Ирина Языкова, искусствовед, кандидат культурологии
Все лекции цикла можно посмотреть здесь.
Начало XX века – это грандиозное время. Время, которое называют Серебряным веком – время открытий иконы, время больших экспериментов в искусстве, время великих надежд. Авангард обычно связывают с революцией, и многие художники авангарда приветствовали ее. Многие художники авангарда готовили эту революцию, но, конечно, понимали под ней больше не революцию социальную, а революцию духа, революцию в искусстве. Тем не менее революция всегда революция: она разрушает.
Казалось бы, это прямо противоположно тому, к чему призывает религия. Религия призывает к созиданию, преображению, прежде всего самого себя. Тем не менее религиозные искания в русском авангарде были. Неслучайно Бердяев писал о религиозных истоках русского коммунизма, что русская революция очень связана с религиозной стихией.
Не углубляясь в философию, посмотрим на искусство. Мы видим удивительный феномен: во-первых, открытие иконы очень повлияло на авангард. Достаточно вспомнить, что, побывавши на первых выставках вновь открытых древних икон, французский художник Анри Матисс говорил, что его настолько поразило это искусство, что ему казалось, что все что искали художники авангарда на Западе, все это заключено в русской иконе. То есть Матисса очень поразила русская икона.

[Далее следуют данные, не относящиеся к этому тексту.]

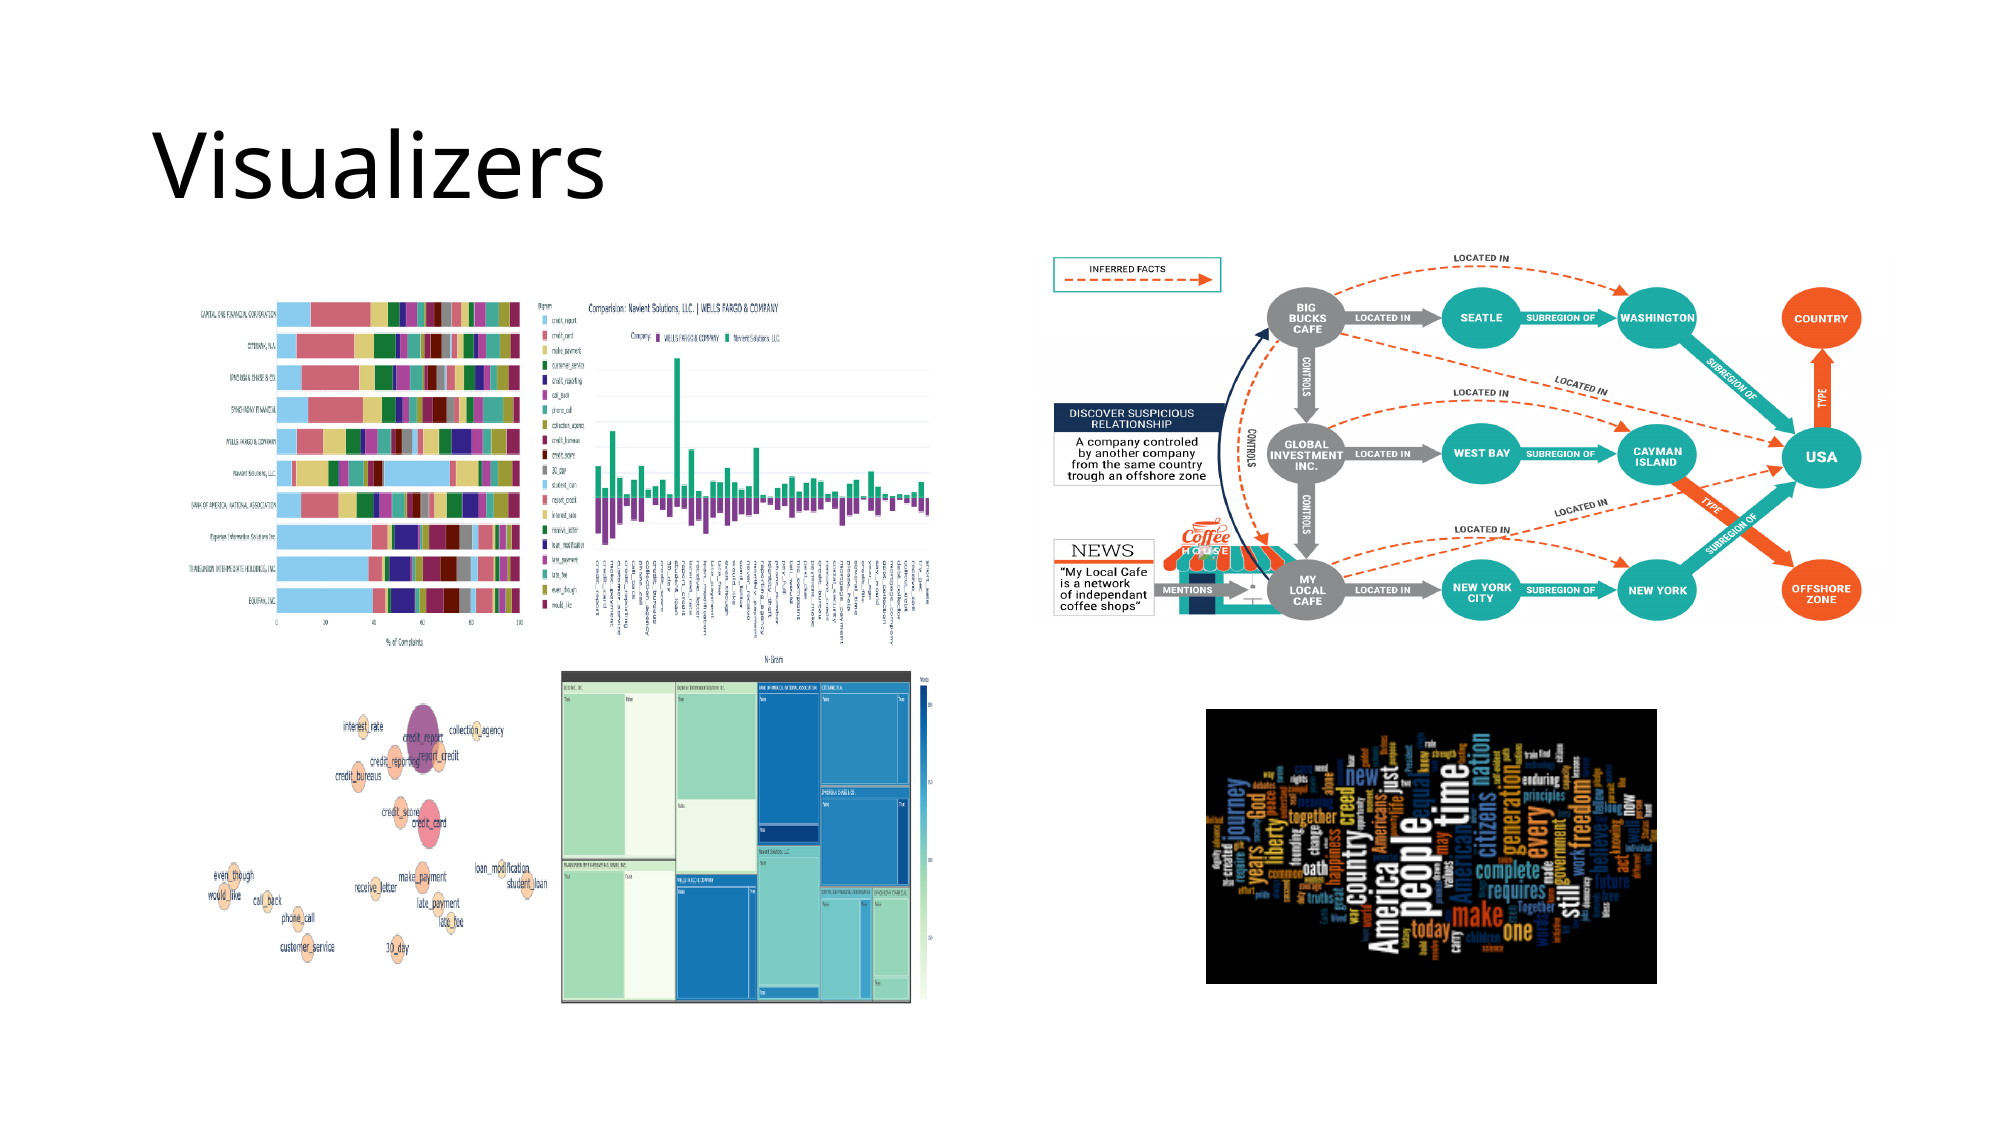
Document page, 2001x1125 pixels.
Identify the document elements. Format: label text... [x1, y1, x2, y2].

title Visualizers [137, 59, 1863, 278]
picture [1034, 249, 1893, 624]
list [181, 294, 935, 1009]
picture [1206, 709, 1657, 984]
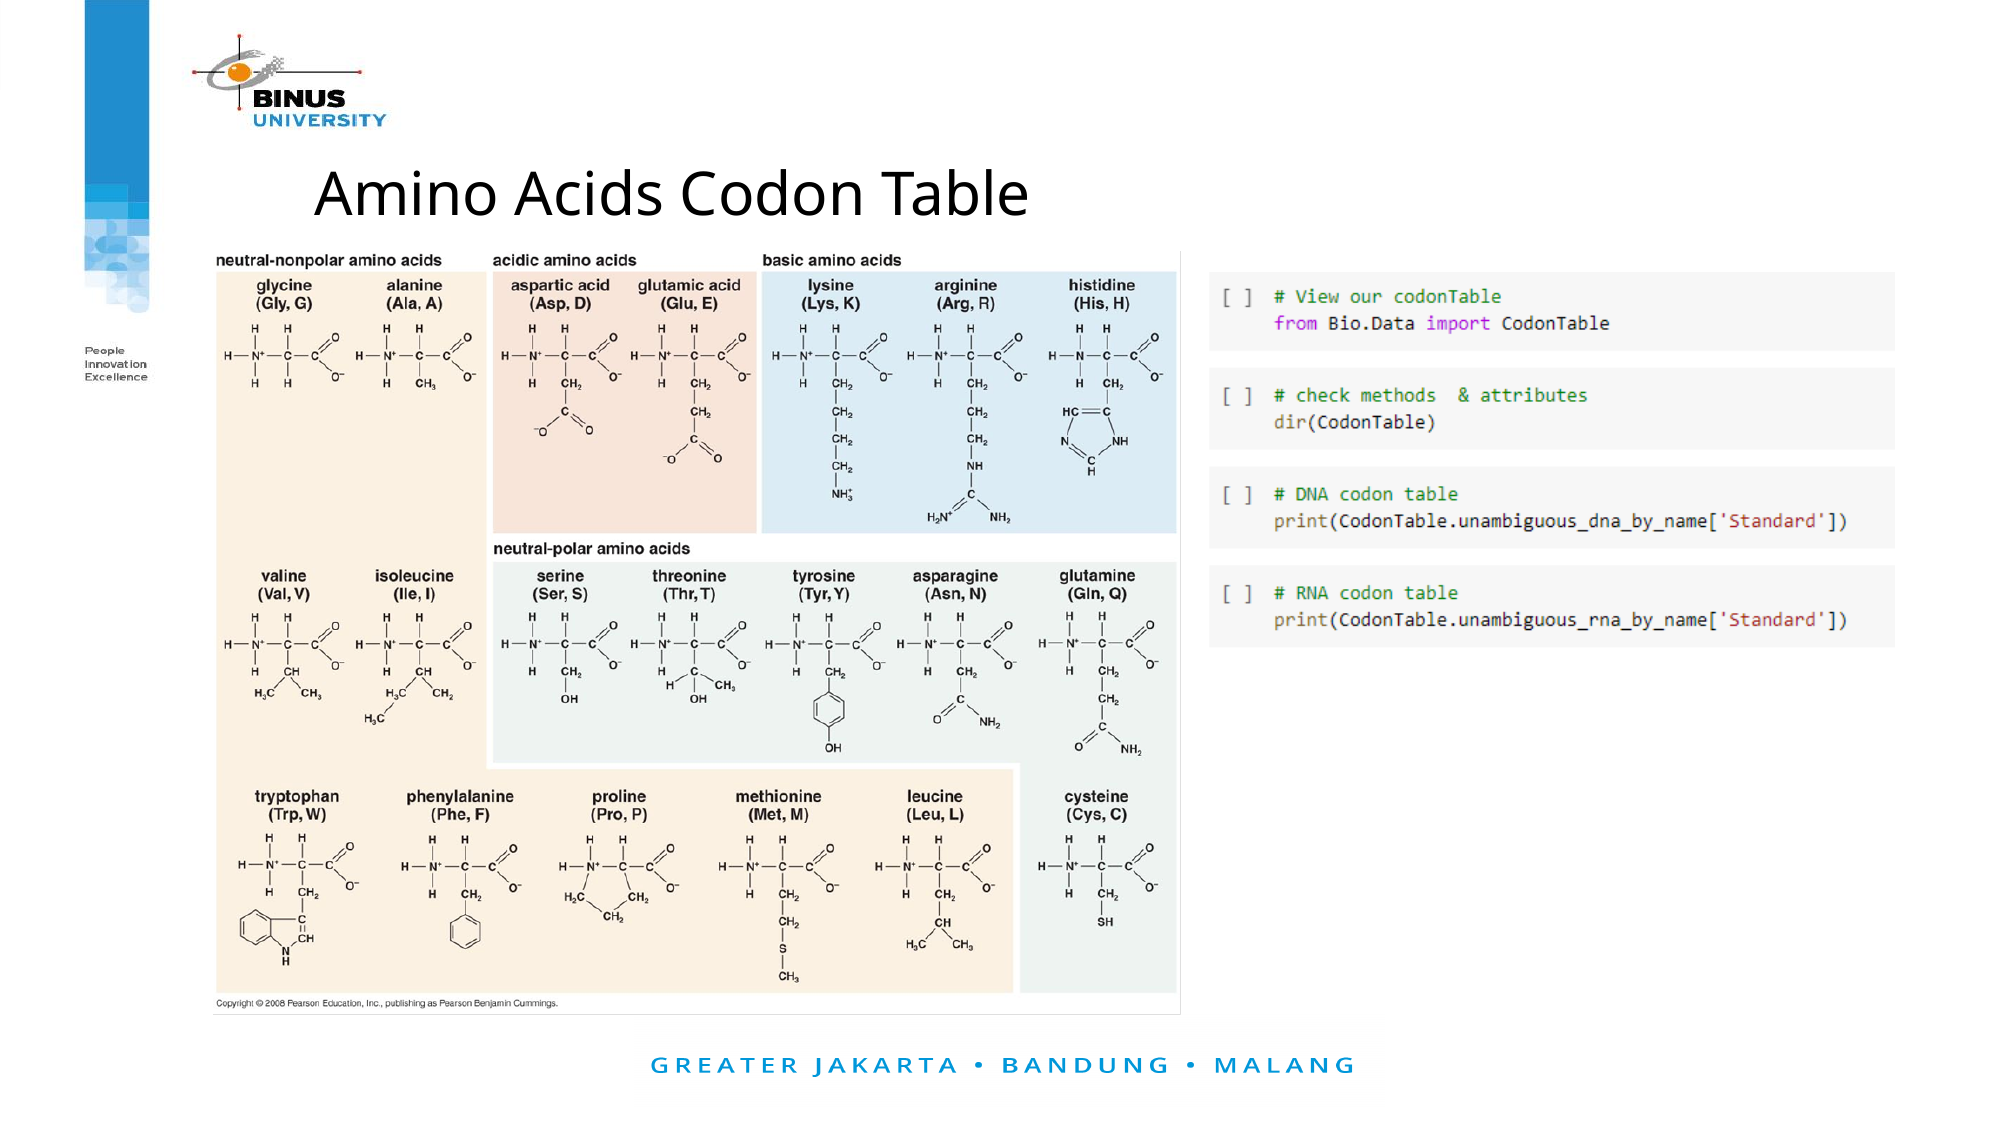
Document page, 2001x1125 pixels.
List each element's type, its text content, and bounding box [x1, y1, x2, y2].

title Amino Acids Codon Table [297, 109, 1246, 274]
picture [0, 0, 2000, 1124]
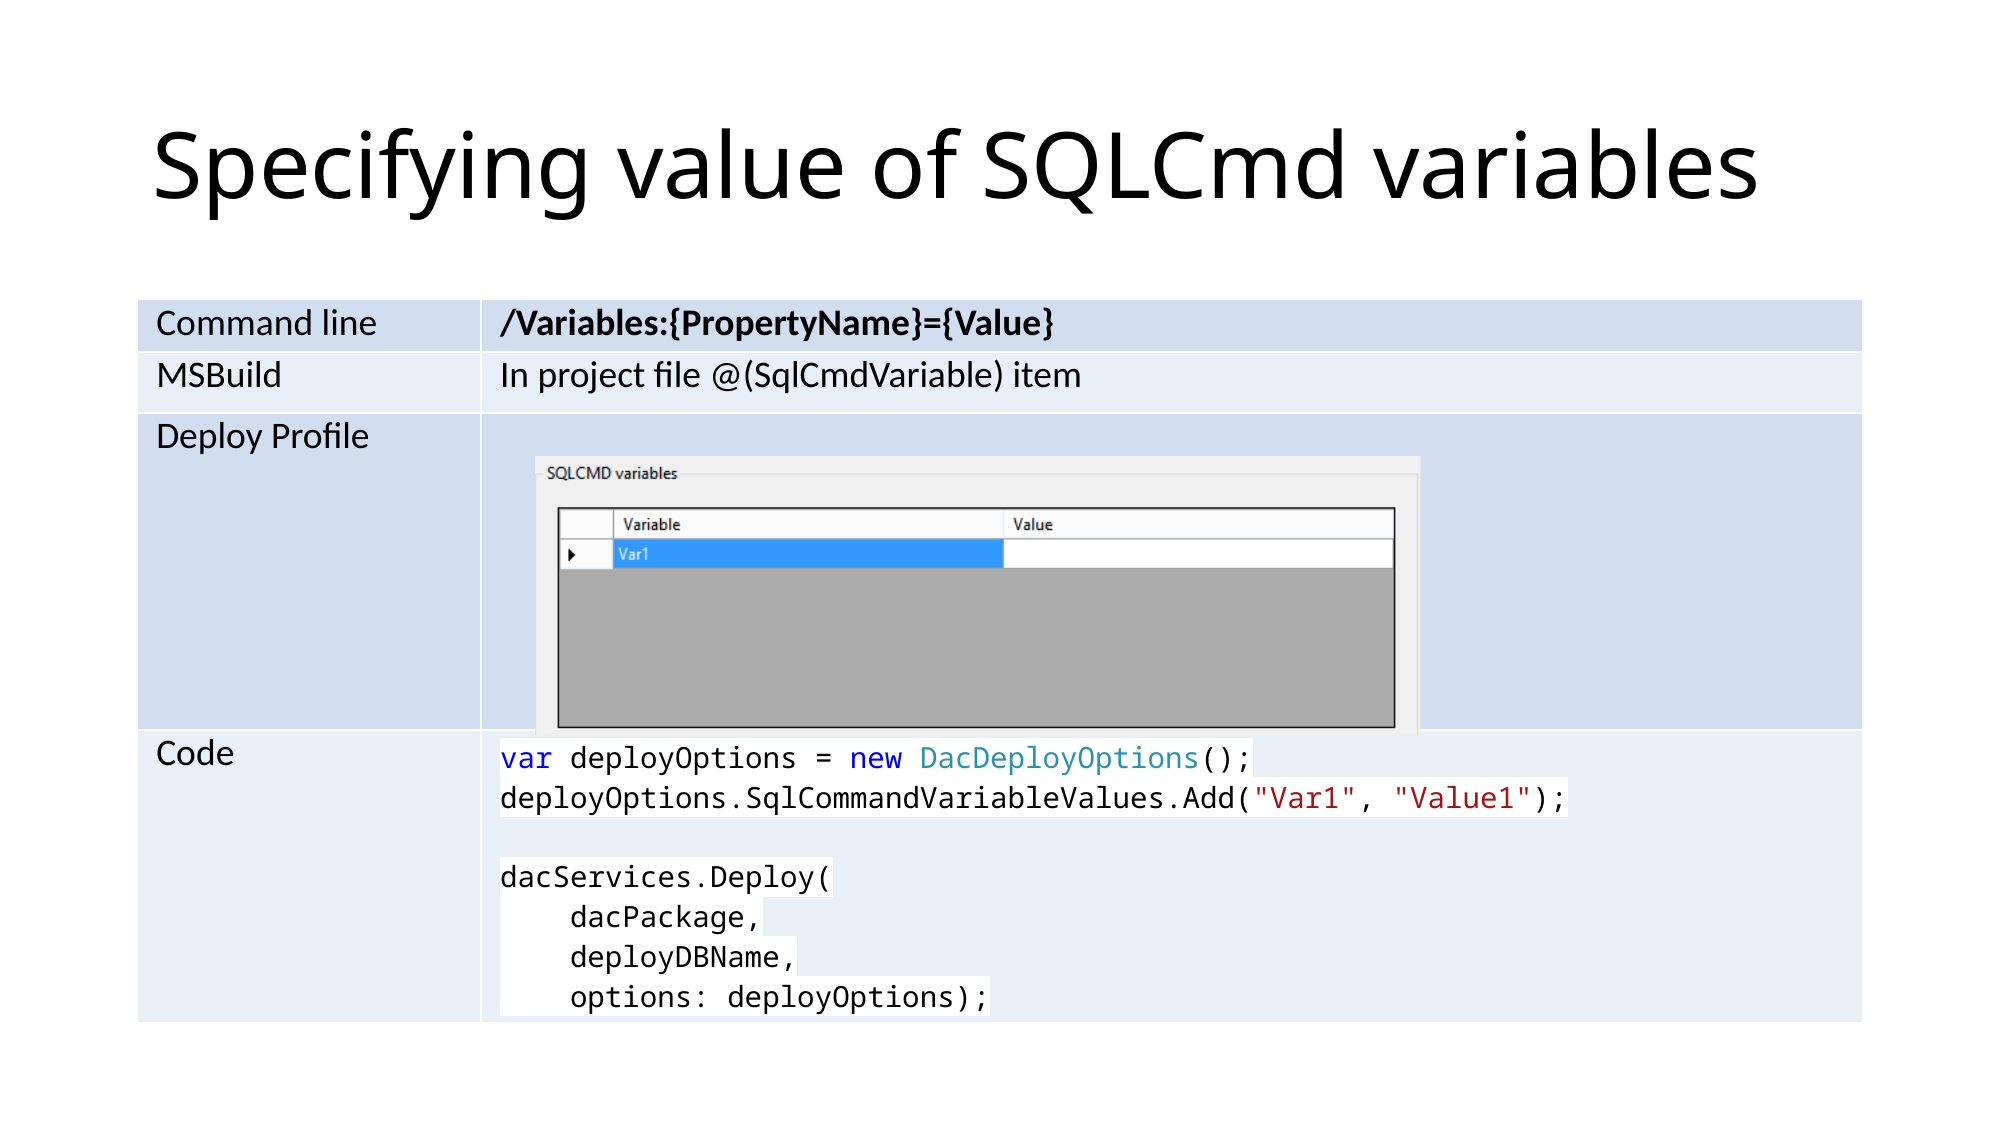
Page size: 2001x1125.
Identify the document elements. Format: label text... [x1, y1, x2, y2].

table_cell [482, 414, 1862, 729]
table_cell In project file @(SqlCmdVariable) item [482, 353, 1862, 412]
table_cell Code [138, 731, 480, 1022]
table_header Command line [138, 300, 480, 351]
table_cell var deployOptions = new DacDeployOptions(); deployOptions.SqlCommandVariableValues.Add("Var1", "Value1"); dacServices.Deploy( dacPackage, deployDBName, options: deployOptions); [482, 731, 1862, 1022]
table_cell Deploy Profile [138, 414, 480, 729]
table_header /Variables:{PropertyName}={Value} [482, 300, 1862, 351]
picture [535, 456, 1421, 735]
table_cell MSBuild [138, 353, 480, 412]
title Specifying value of SQLCmd variables [137, 59, 1863, 278]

Конечно, она не могла не поразить и наших художников, которые взяли для себя очень многие элементы иконы. Достаточно, например, посмотреть на картины Петрова-Водкина, человека, который, между прочим, был и прямо связан с храмовой живописью. В городе Хвалынске, где он венчался со своей невестой, он расписал один из храмов и оставил нам великолепное Распятие. К сожалению, этот храм не сохранился, но то, что он участвовал в храмовой живописи, уже говорит о многом. Даже в его, казалось бы, очень революционных картинах все равно присутствует сферическая иконная перспектива. Я сейчас не говорю «обратная перспектива», потому что сам этот термин тоже был рожден в это время в исследовательских работах отца Павла Флоренского, но этот термин очень сложный, чтобы сейчас его касаться. Но действительно такая сферичность, иконичность у Петрова–Водкина есть.
Его «Петроградская мадонна» – это тоже попытка осмыслить через религиозный образ женщину нового времени. Даже то, что он ее называет «Петроградской мадонной» говорит о том, что это, конечно, не Богоматерь, но понятый сквозь призму Богоматери женский образ.
У Петрова-Водкина есть и образ Самой Богоматери – «Богоматерь Умиление злых сердец» (как он назвал эту картину), где в красном пылающем омофоре Богоматерь с воздетыми руками молится о страдальцах этого мира.
Конечно, известные религиозные искания Рериха, правда, в конце концов уведшие его на Восток. Но сначала он был увлечен русской религиозностью, русскими святыми. Его цикл про преподобного Сергия тоже по-своему очень интересен.
Если мы вспомним удивительную художницу Наталью Гончарову, то я считаю, что она просто одна из наиболее интересных религиозных художников XX века. У нее есть и прямо религиозные сюжеты, и произведения, которые она называла иконами – которые с канонической точки зрения, может быть, и трудно назвать иконами, но тем не менее они написаны именно как иконы.
Эти искания русского авангарда говорят о том, что для русских художников, как бы они не шли вразрез с традициями, какие бы крайние течения они не находили, все равно для них евангельские образы были очень дороги и вдохновляли их. Может быть, этот нестандартный религиозный поиск, уходящий от традиционного православия, интересен и для художественной практики (потому что потом та же Гончарова повлияла на многих иконописцев парижской школв), и вообще для религиозной живописи XX века. Потому что XX век – это век исканий, и религиозных, и художественных, и социальных, и так далее. Русский авангард в этом смысле действительно был авангардом: его представители шли вперед, не боялись экспериментировать, может быть, не боялись даже перешагнуть те границы, которые очерчивает канон или какие-то наши привычные представления.